Здесь началась служба: это была Божественная Литургия. Рядом с собой я
слышала всхлипы и жаркую молитву. Я тоже начала просить у Бога:
— Боже, если Ты есть, прости мне, я никогда не буду смеяться над верующими.
Дай мне снова увидеть синее небо, солнышко ясное, зорьку алую, травушку,
воробышков. У меня нет ни мамы, ни папы, будь ты отцом и матерью, чтоб я
знала, кому можно выплакаться в горе и рассказать свою радость, чтобы и Ты,
Господи, порадовался вместе со мною.
Я так горячо молилась, просила Бога о прощении!
и вдруг передо мною открылась такая картина: по небу бегут облака, черные,
лохматые, будто гонимые ветром. Когда облака прошли, перед моим взором, если
можно так выразиться, показалось чистое небо нежно-сиреневого цвета. А вдали
на горизонте занималась заря. Она была еще совсем робкой, и узкая полоска на
небе постепенно ширилась. И вот поднялся предо мною Крест с Иисусом Христом.
Он смотрел на меня ласково, скорбно и нежно. Никогда в жизни я не видела
таких глаз, я даже зажмурилась от страха и волнения, а сама думаю:
— Господи, что это, откуда эта картина? Я же глазами не вижу. Потом все
исчезло, я начала различать слова, молитву, я смотрю вперед и вижу (пока не
осознавая) Крест и распятого Господа. У меня опять шевельнулась мысль:
— Опять какая-то картина.
Повернув голову влево, я увидела Ларису, слезы на ее щеках и шепчущие губы.

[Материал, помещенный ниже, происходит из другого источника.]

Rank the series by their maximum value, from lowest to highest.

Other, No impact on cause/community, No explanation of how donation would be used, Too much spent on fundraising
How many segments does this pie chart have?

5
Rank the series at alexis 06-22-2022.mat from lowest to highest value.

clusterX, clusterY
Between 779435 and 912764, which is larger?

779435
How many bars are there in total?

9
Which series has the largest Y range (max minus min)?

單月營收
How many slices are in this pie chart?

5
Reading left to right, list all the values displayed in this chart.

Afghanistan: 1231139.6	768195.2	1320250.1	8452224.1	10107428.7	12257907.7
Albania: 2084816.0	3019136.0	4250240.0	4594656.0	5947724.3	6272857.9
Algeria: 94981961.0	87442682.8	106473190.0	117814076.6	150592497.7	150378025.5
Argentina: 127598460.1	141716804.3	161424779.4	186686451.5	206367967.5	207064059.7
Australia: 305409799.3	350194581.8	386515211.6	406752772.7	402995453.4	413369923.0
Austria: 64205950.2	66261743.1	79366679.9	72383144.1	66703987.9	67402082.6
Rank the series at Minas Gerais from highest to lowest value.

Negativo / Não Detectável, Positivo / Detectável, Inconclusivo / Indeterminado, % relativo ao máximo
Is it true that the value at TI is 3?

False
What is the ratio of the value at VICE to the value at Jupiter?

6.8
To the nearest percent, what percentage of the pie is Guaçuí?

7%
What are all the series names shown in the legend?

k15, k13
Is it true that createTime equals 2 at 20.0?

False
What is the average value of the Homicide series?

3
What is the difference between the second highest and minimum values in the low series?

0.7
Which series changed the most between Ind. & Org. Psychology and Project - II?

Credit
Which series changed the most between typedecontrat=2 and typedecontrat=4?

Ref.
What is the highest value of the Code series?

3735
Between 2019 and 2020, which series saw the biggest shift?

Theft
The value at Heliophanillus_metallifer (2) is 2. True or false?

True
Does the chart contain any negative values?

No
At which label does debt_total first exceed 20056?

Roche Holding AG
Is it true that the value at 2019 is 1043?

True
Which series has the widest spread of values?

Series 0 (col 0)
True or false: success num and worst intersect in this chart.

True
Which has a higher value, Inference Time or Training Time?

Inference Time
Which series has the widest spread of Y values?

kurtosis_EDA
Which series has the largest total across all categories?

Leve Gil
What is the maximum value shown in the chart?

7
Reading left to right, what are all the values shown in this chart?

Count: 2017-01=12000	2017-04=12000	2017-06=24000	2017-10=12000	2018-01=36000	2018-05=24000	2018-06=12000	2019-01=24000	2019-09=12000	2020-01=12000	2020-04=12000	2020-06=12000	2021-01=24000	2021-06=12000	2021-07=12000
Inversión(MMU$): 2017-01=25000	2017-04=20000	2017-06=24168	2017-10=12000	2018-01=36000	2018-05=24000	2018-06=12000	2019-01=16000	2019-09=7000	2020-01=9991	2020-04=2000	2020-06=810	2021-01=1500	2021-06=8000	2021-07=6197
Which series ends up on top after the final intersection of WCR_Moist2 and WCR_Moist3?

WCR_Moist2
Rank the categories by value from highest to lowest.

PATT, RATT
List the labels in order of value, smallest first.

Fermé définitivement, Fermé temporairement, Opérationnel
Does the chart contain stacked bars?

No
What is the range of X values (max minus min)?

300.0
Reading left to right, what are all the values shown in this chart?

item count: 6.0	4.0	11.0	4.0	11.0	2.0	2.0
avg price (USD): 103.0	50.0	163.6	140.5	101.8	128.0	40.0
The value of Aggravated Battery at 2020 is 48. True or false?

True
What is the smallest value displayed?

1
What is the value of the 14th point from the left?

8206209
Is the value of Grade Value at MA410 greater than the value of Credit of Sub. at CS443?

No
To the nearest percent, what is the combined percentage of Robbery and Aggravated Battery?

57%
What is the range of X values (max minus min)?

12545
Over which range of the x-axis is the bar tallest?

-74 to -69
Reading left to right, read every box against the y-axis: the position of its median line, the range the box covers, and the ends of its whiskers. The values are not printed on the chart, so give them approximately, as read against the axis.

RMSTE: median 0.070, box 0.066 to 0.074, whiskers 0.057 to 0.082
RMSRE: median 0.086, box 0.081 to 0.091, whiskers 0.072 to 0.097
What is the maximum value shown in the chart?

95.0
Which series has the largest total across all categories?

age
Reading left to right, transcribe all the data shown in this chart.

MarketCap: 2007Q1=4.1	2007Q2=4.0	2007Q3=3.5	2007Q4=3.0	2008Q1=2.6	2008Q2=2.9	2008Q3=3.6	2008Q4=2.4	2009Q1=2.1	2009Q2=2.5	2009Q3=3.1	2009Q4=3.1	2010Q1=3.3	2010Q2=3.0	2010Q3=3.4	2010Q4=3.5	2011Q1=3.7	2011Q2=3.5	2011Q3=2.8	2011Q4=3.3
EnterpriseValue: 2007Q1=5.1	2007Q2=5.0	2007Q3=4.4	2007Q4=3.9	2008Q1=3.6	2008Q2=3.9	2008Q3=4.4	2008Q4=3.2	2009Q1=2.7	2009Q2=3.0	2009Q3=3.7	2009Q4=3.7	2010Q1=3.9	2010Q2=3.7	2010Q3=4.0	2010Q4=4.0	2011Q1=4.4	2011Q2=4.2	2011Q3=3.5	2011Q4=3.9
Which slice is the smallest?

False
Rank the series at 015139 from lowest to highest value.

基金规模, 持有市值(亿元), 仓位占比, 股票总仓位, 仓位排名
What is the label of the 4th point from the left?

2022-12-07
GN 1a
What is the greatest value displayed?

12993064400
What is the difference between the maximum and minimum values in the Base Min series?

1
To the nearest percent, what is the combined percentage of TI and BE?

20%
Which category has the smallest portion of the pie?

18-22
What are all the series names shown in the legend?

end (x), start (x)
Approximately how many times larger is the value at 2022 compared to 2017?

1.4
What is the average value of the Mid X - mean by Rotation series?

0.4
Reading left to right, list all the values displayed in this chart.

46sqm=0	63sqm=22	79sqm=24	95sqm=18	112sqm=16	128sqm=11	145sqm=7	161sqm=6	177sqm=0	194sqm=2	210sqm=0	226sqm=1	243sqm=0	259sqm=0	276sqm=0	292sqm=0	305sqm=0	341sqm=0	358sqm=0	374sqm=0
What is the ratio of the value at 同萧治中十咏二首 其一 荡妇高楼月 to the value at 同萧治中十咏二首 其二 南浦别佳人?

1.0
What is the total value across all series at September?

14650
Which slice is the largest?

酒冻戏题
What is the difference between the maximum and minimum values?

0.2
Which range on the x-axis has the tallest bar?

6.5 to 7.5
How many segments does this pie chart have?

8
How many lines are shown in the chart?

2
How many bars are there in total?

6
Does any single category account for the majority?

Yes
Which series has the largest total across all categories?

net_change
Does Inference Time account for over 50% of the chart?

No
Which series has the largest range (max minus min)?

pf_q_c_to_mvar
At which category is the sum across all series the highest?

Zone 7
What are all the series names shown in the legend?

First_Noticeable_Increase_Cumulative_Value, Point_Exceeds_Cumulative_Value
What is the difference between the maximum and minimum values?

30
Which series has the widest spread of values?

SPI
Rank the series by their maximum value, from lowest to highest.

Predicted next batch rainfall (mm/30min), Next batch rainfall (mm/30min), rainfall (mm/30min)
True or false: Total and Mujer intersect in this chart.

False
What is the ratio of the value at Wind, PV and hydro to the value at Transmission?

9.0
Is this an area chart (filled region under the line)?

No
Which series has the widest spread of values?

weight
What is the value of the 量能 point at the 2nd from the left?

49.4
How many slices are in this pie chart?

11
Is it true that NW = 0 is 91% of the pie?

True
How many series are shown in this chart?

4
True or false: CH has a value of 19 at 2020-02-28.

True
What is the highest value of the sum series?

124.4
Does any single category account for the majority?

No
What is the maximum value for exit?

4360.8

Я уставилась на нее во все глаза и захотелось мне достать ее кончик носа
пальцем:
— Если я точно попаду в нос, т. е. потрогаю ее носик, значит, я вижу.
Я долго целилась, рука моя дрожала, я боялась, что это внутри моей головы
картина. Она, почувствовав мой упорный взгляд, обернулась ко мне. В ее
больших глазах стояли два вопроса, она и плакала, и смеялась. Здесь мой
взгляд пронзила как бы огненная молния: «Ты же видишь, не бойся!!!» Я
вскочила с колен, обернувшись к людям, и закричала:
— Люди, я же вижу, вижу!!!
И, уже теряя сознание, падая, я шептала: «Вижу, вижу!» Очнулась я, наверное,
в пономарке или где крестят, в то время я не понимала. Смутно от нахлынувших
чувств соображая, встала. Рядом был батюшка. Он проговорил:
— Очнулась, вот и хорошо, пойдем в храм, дитя, возблагодарим Господа.
И он повел меня в храм, где сказал великолепную проповедь. Когда мы с
подругами вернулись в больницу, то первым, кого я увидела, был мой лечащий
врач Юрий Владимирович. Правда, когда я его увидела, быстро шагающего по
коридору, на минуту закрыла глаза, чтобы узнать по шагам, кто это? И
оказалось, что это мой доктор. Я посмотрела на него во все глаза, а потом
как заору:
— Я же вижу, видите, Юрий Владимирович, вижу! Разве Вы не видите, что я
вижу!!!
И тут он схватил меня за плечо, взглянул в мои глаза и сказал:
— А ну, стой здесь, — и сам отошел к окну, Оттуда, от окна, до места, где я
стояла, было примерно метров 5—6. Он начал показывать пальцы: то один, то
два, то четыре, и я на все вопросы «сколько?» уверенно отвечала. Он спросил,
как это произошло. Я, естественно, рассказала правду. Он и говорит:
— Ну что же, твое счастье, девочка, что так вышло. Возможно, что-то и
существует.
После этого я еще неделю пролежала в больнице, а потом с триумфом
возвратилась в детдом, где меня пацаны встретили с криком:
— Ура, Кеша вернулась! А девчонки кричали:
— Ура Макеше!
Как будто я была где-то в дебрях Амазонки. На этом счастливо завершилась моя
история. Слава Богу во веки веков!
По личной просьбе имя автора рассказа не разглашается.